As a follow-up to a previous post
on my blog about the Armenian mafia culture and the "Mafia Complex" that I noted back in March, I can say that despite the economic downturn that has hit most of the world during the last 12 months, the supposed "financial crisis" that Armenia has been suffering from is not apparent, namely in central Yerevan. Construction is continuing despite a reported downturn. The number of luxury SUVs and brand new Japanese passenger cars that are sold in dealerships established here is ever increasing. And the emergence of young whippersnappers (aka, the Apero
) acting tough and racing their cars dangerously, especially in the evening when traffic is light, is more prevalent than ever before. Meanwhile upscale clothing stores, gift shops and trendy posh restaurants keep opening. All this while the socioeconomic conditions in the regions is ever stagnating.

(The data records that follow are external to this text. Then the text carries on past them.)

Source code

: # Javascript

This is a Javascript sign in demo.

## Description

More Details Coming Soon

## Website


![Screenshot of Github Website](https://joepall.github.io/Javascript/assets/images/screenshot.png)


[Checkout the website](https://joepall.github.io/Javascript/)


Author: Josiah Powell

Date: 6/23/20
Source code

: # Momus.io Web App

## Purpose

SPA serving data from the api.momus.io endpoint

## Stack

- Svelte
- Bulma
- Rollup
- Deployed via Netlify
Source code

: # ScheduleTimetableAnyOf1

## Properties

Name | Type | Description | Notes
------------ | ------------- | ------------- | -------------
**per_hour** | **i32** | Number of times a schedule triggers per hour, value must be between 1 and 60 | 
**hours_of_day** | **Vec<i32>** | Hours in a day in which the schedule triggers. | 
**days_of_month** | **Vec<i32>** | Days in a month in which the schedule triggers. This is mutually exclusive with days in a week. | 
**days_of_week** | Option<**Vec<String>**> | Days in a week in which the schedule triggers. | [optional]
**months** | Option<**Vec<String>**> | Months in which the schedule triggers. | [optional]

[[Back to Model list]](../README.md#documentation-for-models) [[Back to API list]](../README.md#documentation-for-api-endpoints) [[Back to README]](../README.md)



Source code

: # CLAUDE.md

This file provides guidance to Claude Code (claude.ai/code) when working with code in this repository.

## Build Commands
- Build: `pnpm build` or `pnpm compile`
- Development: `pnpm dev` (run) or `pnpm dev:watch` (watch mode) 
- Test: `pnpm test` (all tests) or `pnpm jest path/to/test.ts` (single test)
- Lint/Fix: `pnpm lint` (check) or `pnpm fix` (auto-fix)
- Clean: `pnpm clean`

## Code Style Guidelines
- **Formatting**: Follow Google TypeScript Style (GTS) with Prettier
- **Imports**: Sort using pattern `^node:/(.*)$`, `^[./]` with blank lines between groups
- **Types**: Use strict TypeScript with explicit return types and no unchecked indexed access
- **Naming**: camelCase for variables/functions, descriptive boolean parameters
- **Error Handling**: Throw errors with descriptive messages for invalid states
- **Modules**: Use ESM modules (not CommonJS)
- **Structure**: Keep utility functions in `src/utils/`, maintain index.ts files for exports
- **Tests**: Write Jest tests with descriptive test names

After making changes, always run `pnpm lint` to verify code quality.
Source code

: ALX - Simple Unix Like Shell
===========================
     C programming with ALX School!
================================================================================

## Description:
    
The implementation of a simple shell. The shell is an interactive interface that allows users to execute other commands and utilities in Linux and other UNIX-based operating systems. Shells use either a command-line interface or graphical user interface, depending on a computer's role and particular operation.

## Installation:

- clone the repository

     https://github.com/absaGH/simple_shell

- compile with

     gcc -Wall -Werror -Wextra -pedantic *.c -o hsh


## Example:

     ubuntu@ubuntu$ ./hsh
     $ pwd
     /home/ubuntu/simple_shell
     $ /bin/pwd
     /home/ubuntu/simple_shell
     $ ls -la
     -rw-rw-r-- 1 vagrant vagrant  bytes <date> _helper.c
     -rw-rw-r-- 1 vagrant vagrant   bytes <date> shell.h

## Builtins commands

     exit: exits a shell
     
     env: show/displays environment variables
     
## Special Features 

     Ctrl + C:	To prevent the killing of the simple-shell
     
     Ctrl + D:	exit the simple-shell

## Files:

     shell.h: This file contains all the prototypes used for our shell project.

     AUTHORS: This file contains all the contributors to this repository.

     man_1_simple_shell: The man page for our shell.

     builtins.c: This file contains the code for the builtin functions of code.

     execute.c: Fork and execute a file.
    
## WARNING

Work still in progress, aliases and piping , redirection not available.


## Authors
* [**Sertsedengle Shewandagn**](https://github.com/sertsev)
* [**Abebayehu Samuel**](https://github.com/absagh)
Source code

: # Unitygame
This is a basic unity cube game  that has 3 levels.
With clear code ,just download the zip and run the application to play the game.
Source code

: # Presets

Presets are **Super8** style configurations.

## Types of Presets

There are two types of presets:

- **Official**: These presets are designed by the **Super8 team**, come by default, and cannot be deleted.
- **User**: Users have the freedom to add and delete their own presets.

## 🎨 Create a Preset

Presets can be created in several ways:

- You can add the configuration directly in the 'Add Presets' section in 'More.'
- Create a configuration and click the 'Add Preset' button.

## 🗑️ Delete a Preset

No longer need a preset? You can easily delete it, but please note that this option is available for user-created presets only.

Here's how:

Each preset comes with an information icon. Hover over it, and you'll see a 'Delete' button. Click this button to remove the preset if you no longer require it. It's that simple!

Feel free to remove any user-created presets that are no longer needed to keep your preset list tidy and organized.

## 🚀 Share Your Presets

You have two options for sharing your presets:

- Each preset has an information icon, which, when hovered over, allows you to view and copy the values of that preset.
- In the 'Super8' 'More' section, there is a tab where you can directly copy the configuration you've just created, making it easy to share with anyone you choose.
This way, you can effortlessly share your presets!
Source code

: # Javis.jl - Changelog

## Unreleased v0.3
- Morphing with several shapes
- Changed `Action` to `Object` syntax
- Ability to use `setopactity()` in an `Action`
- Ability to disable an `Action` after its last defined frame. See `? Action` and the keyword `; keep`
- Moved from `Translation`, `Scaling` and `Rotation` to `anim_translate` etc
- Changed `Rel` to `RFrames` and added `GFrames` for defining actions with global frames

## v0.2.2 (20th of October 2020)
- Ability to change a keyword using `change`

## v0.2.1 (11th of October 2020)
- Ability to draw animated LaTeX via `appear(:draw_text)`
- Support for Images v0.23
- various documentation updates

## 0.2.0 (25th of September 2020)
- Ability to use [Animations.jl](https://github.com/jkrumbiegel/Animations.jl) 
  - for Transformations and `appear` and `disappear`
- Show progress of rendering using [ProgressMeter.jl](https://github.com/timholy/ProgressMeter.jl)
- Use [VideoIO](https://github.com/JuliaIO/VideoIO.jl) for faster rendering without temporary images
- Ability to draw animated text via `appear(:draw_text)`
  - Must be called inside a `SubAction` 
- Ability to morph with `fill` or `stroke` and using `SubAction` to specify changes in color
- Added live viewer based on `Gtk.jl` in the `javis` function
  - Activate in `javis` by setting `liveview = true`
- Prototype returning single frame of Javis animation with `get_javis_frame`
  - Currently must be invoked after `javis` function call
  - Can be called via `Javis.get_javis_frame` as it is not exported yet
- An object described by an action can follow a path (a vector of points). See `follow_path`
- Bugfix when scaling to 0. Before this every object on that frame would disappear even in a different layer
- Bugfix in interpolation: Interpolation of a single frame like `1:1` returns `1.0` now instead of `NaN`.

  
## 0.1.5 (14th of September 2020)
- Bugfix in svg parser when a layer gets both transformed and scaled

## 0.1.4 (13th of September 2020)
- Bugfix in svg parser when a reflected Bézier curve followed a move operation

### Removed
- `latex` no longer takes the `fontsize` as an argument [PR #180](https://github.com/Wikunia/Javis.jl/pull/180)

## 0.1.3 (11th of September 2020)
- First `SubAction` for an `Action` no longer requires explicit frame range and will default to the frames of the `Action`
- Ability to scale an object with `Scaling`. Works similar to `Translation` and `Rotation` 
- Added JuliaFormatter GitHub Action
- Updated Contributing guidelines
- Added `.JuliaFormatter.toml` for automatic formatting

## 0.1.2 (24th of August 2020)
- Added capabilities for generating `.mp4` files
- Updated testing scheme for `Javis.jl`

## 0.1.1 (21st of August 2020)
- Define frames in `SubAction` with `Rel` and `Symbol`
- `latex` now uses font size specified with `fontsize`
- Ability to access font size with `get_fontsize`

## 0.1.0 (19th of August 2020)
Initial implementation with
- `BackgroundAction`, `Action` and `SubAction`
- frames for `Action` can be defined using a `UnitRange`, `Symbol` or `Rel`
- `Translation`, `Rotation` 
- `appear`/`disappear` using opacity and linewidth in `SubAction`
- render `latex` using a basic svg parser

So what is being reported by the Central Bank of Armenia at least once a month doesn't correspond with reality. Due to the generosity of Russia and the World Bank close to $1 billion in foreign aid has already entered the country, so you can just imagine where some of that cash is going. And people love the mafia shows (namely "Vorogayit" and "Gyanki Kinuh," or the "The Price of Life")--they're even shown in some cafés.
So this is the reality here, and if you live in the midst Armenian society you just have to become accustomed to it by not letting it get to you. There's really nothing that can be done about the transformation of society and the uppity, haughty attitudes that some people have towards others nowadays. This wasn't the case just a few years ago, but now that people have more money to spend and are able to do "European remodeling" in their homes, they are forgetting their roots. Some are unfortunately not as down to earth as they once were.
Obviously you can't simply stay indoors to avoid mingling with these types. If you enjoy socializing and dining out, I recommend going to laid-back places like Pub Che, which can't be rivaled in terms of informality, The Club, Gusto, Café Central and Karma, a pretty good Indian restaurant. If you are looking for more lively atmospheres you can't go wrong with Stop Club, where you can hear great jazz, blues or rock on a nightly basis, and Red Bull pub, both of which are on the intersection of Moscovyan and Tumanyan Streets. All of these establishments are not frequented by people suffering from the Mafia Complex because they can't relate with the vibe and the more cultured clientele. Stop and Red Bull also practice face control. At another bar called Texas, the management keeps the door continuously locked and you have to ring a buzzer for them to let you in. It's bizarre, but it works for them and their customers.
So my advice to repats and expats wondering what the hell is going on in Armenian public life is to simply ignore what they see or hear. Go out and have fun, and don't let anyone spoil your mood.